Le jugement sera infirmé de ce chef.
Sur le vice de construction
Moyens des parties
Mme [M] soutient que la réserve n° 4 en cause pointait un double problème : un défaut de revêtement du bois de la terrasse (repeint par la suite par un prestataire du promoteur) et les fissures des dalles de cette même terrasse.
Elle énonce que la réserve, en ce qu’elle tient à ces fissures, n’a jamais été levée.
En réponse, la société [Localité 4] fait valoir, d’une part, que la réserve en cause n’est pas relative aux fissures alléguées, d’autre part, que les documents produits ne permettent pas de rapporter la preuve de l’existence desdites fissures.
Réponse de la cour
Aux termes de l’article 1642-1 du code civil, le vendeur d’un immeuble à construire ne peut être déchargé, ni avant la réception des travaux, ni avant l’expiration d’un délai d’un mois après la prise de possession par l’acquéreur, des vices de construction ou des défauts de conformité alors apparents.
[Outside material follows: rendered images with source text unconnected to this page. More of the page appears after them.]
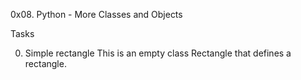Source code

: 0x08. Python - More Classes and Objects

Tasks

0. Simple rectangle
This is an empty class Rectangle that defines a rectangle.
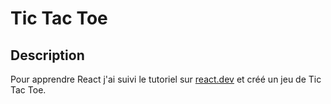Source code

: # Tic Tac Toe

## Description

Pour apprendre React j'ai suivi le tutoriel sur [react.dev](https://react.dev/learn/tutorial-tic-tac-toe) et créé un jeu de Tic Tac Toe.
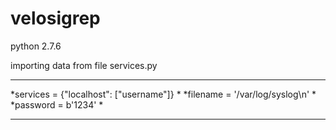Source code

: # velosigrep

python 2.7.6

importing data from file services.py
***********************************************************
*services = {"localhost": ["username"]}                   *
*filename = '/var/log/syslog\n'                           *
*password = b'1234'                                       *
***********************************************************
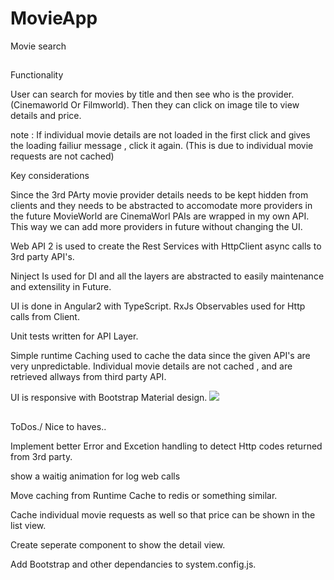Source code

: # MovieApp
Movie search

##

Functionality

User can search for movies by title and then see who is the provider. (Cinemaworld Or Filmworld). Then they can click on image tile to view details and price. 

note : If individual movie details are not loaded in the first click and gives the loading failiur message , click it again. (This is due to individual movie requests are not cached) 



Key considerations

Since the 3rd PArty movie provider details  needs to be kept hidden from clients and 
they needs to be abstracted to accomodate more providers in the future MovieWorld are CinemaWorl PAIs are wrapped in my own API.  This way we can add more providers in future without changing the UI.

Web API 2 is used to create the Rest Services with HttpClient async calls to 3rd party API's.

Ninject Is used for DI and all the layers are abstracted to easily maintenance and extensility in Future.

UI is done in Angular2 with TypeScript. RxJs Observables used for Http calls from Client. 

Unit tests written for API Layer.

Simple runtime Caching used to cache the data since the given API's are very unpredictable.
Individual movie details are not cached , and are retrieved allways from third party API. 

UI is responsive with Bootstrap Material design.
![]({{site.baseurl}}//Capture.PNG)



##

ToDos./ Nice to haves..

Implement better Error and Excetion handling to detect Http codes returned from 3rd party.

show a waitig animation for log web calls

Move caching from Runtime Cache to redis or something similar.

Cache individual movie requests as well so that price can be shown in the list view.

Create seperate component to show the detail view.

Add Bootstrap and other dependancies to system.config.js. 




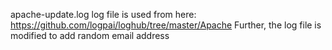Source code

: apache-update.log 
log file is used from here: https://github.com/logpai/loghub/tree/master/Apache
Further, the log file is modified to add random email address
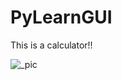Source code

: # PyLearnGUI

This is a calculator!!


![_pic](https://user-images.githubusercontent.com/43343453/216264396-662b15a8-2eea-4187-962d-fbb0353ed22f.png)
Il n’y aura pas lieu à résolution du contrat ou à diminution du prix si le vendeur s’oblige à réparer.
Au cas d’espèce, la réserve n° 4 ne précise pas pour quelle raison deux dalles de la terrasse sembleraient devoir être changées, de sorte qu’il n’est pas démontré que cette éventualité résulterait du défaut d’étanchéité d’ores et déjà réparé ou d’un autre vice.
Par ailleurs, l’existence d’un tel vice ne résulte pas de l’examen des pièces produites par Mme [M] et notamment des photographies dont la mauvaise qualité ne permet pas d’établir la réalité des fissures alléguées.
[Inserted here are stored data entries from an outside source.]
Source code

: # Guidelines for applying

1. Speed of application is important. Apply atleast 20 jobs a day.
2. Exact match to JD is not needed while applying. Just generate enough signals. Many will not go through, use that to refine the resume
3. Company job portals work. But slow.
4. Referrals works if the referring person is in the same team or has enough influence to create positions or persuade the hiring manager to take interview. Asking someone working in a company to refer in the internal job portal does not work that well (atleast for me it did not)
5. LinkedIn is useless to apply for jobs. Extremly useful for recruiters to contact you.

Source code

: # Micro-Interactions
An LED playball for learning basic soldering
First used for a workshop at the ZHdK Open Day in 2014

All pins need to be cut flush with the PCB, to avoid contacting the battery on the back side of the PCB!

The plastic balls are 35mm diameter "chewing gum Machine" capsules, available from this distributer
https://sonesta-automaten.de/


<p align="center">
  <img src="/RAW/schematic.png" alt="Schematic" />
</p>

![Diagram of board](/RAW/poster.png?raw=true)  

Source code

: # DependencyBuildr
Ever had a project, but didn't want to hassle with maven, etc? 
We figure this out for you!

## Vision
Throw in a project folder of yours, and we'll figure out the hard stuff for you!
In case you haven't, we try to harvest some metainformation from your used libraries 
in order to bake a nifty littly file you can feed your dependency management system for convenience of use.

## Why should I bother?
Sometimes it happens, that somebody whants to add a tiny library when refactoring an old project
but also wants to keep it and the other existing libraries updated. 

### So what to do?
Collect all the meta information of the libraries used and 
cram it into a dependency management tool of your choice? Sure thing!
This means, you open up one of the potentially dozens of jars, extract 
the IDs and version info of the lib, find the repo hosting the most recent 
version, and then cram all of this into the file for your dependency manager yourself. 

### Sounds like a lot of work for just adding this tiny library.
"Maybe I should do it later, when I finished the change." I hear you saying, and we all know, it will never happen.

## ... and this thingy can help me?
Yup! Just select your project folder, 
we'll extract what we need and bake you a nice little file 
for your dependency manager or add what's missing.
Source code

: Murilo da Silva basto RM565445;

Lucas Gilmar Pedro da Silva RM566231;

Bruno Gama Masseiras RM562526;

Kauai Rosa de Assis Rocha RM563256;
Par suite, la demande de Mme [M] de condamnation de la société [Localité 4] à réparer les dalles défectueuses sera rejetée.
Le jugement sera confirmé de ce chef.
Sur les frais du procès
Le sens de l’arrêt conduit à infirmer le jugement sur la condamnation aux dépens et sur celle au titre de l’article 700 du code de procédure civile.
En cause d’appel, la société [Localité 4], partie succombante, sera condamnée aux dépens et à payer à Mme [M] la somme de 3 000 euros, au titre des frais irrépétibles.
PAR CES MOTIFS
La cour,
Dit sans objet la demande d’infirmation du jugement formée par la société [Localité 4] ;
Infirme le jugement sauf en ce qu’il rejette la demande de Mme [M] en condamnation de la société [Adresse 5] à réparer les dalles défectueuses de l’appartement vendu,
Le confirme sur ce point et statuant à nouveau et y ajoutant,
Condamne la société [Adresse 5] à payer à Mme [M] la somme de 5 225 euros à titre de diminution du prix de vente pour défaut de conformité ;
Condamne la société [Adresse 5] aux dépens ;
En application de l’article 700 du code de procédure civile, rejette la demande de la société [Adresse 5] et la condamne à payer à Mme [M] la somme de 3 000 euros.